= Data shown =
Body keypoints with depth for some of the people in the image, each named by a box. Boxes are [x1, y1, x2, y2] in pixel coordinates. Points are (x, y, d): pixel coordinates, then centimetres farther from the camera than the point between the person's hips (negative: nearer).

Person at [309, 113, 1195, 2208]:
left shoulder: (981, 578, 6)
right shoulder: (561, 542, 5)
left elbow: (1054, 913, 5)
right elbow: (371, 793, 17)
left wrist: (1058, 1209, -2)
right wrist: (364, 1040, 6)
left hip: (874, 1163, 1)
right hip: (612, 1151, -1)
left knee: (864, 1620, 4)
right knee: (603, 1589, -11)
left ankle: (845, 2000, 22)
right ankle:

= Description of the task =
Convert every line of the data above into a JSON list of strings, one string per line, omitting blank lines.

= Task answer =
[
  "Body keypoints with depth for some of the people in the image, each named by a box. Boxes are [x1, y1, x2, y2] in pixel coordinates. Points are (x, y, d): pixel coordinates, then centimetres farther from the camera than the point between the person's hips (negative: nearer).",
  "Person at [309, 113, 1195, 2208]:",
  "left shoulder: (981, 578, 6)",
  "right shoulder: (561, 542, 5)",
  "left elbow: (1054, 913, 5)",
  "right elbow: (371, 793, 17)",
  "left wrist: (1058, 1209, -2)",
  "right wrist: (364, 1040, 6)",
  "left hip: (874, 1163, 1)",
  "right hip: (612, 1151, -1)",
  "left knee: (864, 1620, 4)",
  "right knee: (603, 1589, -11)",
  "left ankle: (845, 2000, 22)",
  "right ankle:"
]